Given \theta_1,  \theta_2,  \theta_3, \ldots \theta_n are in AP

\therefore d = \theta_2 -  \theta_1= \theta_3 -  \theta_2=  \ldots = \theta_{n} -  \theta_{n-1}

LHS = \sec \theta_1 \ \sec \theta_2 + \sec \theta_2 \ \sec \theta_3 + \ldots + \sec \theta_{n-1} \ \sec \theta_n 

= \frac{1}{\cos \theta_1 \cdot \cos \theta_2} + \frac{1}{\cos \theta_2 \cdot \cos \theta_3} + \ldots + \frac{1}{\cos \theta_{n-1} \cdot \cos \theta_n}

= \frac{1}{\sin d} \Big[  \frac{\sin d}{\cos \theta_1 \cdot \cos \theta_2} + \frac{\sin d}{\cos \theta_2 \cdot \cos \theta_3} + \ldots + \frac{\sin d}{\cos \theta_{n-1} \cdot \cos \theta_n}  \Big]

= \frac{1}{\sin d} \Big[  \frac{\sin (\theta_2 -  \theta_1)}{\cos \theta_1 \cdot \cos \theta_2} + \frac{\sin (\theta_3 -  \theta_2)}{\cos \theta_2 \cdot \cos \theta_3} + \ldots + \frac{\sin (\theta_n -  \theta_{n-1})}{\cos \theta_{n-1} \cdot \cos \theta_n}  \Big]

= \frac{1}{\sin d} \Big[  \frac{\sin \theta_2 \cdot \cos \theta_1 -  \cos \theta_2 \cdot \sin \theta_1 }{\cos \theta_1 \cdot \cos \theta_2} + \frac{\sin \theta_3 \cdot \cos \theta_2 -  \cos \theta_3 \cdot \sin \theta_2}{\cos \theta_2 \cdot \cos \theta_3} + \ldots + \frac{\sin \theta_n \cdot \cos \theta_{n-1} -  \cos \theta_n \cdot \sin \theta_{n-1}}{\cos \theta_{n-1} \cdot \cos \theta_n}  \Big]

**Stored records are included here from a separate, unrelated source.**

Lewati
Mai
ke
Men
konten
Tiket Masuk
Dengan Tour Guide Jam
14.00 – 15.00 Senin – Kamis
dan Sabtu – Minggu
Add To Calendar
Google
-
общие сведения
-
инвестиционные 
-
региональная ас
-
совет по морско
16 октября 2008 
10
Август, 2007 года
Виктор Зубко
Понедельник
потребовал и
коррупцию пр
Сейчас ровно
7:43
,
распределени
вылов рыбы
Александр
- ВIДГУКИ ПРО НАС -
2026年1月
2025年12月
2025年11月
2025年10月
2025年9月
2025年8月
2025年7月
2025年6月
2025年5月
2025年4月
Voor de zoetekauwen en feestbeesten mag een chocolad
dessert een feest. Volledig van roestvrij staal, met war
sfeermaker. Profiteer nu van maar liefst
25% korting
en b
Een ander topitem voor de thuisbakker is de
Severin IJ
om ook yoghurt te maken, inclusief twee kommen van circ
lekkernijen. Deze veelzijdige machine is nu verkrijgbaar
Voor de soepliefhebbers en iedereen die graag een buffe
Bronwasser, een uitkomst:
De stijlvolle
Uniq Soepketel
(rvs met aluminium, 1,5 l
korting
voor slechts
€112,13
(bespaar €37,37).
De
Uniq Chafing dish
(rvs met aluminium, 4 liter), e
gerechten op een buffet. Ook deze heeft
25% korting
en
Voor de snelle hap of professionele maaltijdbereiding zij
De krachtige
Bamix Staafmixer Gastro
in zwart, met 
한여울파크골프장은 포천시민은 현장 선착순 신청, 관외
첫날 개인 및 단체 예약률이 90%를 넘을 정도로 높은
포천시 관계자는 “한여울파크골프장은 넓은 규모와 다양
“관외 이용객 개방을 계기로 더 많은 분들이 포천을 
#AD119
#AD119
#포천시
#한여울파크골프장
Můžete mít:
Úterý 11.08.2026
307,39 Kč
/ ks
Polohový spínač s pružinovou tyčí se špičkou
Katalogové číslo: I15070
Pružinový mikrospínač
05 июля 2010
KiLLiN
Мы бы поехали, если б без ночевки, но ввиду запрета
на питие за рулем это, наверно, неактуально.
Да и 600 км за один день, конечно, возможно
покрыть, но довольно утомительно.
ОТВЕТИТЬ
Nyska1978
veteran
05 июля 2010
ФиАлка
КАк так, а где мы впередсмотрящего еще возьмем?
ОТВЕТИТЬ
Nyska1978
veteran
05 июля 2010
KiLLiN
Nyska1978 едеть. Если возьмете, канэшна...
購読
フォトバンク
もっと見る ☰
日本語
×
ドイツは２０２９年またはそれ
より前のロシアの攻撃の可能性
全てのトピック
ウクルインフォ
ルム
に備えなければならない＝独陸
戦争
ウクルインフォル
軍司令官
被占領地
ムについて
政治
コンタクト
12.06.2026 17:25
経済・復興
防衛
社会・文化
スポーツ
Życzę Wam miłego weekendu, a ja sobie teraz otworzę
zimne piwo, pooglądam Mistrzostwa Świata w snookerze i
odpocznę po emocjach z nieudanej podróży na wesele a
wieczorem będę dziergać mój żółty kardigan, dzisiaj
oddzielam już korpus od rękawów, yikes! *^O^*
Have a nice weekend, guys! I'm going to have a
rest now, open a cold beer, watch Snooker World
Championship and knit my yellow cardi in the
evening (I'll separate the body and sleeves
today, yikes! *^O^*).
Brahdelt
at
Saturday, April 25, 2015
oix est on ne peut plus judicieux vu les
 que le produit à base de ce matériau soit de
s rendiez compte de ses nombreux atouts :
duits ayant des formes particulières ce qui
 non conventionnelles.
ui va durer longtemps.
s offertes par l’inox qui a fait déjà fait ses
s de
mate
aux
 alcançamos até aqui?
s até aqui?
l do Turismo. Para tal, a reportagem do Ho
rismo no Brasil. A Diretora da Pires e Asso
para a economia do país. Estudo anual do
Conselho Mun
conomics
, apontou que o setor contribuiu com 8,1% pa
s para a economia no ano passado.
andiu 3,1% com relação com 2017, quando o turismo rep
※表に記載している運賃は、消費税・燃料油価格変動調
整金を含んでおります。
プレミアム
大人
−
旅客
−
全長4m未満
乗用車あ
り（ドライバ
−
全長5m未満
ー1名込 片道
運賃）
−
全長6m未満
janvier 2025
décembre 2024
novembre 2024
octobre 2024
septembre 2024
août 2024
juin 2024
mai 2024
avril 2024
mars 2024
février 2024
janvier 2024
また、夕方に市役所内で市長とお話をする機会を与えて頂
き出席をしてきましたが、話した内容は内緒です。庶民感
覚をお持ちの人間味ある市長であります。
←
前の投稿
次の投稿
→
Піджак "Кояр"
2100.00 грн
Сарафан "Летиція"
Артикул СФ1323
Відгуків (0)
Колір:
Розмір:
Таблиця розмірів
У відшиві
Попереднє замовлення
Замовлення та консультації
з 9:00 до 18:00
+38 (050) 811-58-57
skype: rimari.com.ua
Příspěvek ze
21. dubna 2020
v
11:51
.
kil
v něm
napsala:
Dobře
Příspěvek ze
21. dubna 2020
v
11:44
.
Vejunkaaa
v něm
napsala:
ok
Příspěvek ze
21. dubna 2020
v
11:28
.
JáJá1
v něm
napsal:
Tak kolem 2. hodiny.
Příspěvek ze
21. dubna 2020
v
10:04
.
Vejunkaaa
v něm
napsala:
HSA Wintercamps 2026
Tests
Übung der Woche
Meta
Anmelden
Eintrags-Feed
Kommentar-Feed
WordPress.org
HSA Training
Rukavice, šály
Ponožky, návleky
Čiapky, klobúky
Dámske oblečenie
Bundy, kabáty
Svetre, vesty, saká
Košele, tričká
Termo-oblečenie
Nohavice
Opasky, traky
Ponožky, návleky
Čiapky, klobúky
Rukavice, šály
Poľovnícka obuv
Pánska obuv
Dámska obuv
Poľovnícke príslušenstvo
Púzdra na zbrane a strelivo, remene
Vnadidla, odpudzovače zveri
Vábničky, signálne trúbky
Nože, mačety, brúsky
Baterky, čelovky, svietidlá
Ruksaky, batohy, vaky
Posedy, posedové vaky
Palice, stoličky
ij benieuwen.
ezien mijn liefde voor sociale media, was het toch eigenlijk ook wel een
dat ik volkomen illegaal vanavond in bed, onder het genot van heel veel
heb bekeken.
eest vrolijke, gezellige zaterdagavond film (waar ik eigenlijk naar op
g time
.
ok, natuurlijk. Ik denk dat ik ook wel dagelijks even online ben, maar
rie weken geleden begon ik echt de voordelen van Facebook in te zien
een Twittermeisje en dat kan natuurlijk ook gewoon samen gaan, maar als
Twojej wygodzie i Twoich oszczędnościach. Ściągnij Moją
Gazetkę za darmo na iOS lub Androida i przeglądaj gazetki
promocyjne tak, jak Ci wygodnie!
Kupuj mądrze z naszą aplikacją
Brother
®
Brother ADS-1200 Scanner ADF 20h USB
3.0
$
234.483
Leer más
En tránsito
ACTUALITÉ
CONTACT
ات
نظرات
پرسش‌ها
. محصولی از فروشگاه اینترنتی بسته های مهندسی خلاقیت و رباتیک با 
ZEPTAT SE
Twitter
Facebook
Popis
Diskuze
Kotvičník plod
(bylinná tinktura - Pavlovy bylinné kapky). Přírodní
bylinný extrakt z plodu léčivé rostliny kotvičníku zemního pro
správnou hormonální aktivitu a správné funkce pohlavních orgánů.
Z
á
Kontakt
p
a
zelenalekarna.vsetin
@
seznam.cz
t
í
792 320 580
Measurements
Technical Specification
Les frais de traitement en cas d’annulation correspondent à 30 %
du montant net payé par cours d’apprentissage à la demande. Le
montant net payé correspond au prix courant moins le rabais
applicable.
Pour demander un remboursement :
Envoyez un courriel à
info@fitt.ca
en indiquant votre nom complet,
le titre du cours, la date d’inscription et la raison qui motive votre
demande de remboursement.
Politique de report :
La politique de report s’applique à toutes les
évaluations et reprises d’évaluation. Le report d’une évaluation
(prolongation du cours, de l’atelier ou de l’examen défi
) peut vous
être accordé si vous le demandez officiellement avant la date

= \frac{1}{\sin d} [   \tan \theta_2 - \tan \theta_1 + \tan \theta_3 - \tan \theta_2 + \ldots + \tan \theta_n - \tan \theta_{n-1} ]

= \frac{1}{\sin d} [ \tan \theta_n - \tan \theta_1 ]

= \frac{  \tan \theta_n - \tan \theta_1}{\sin d} = RHS. Hence proved.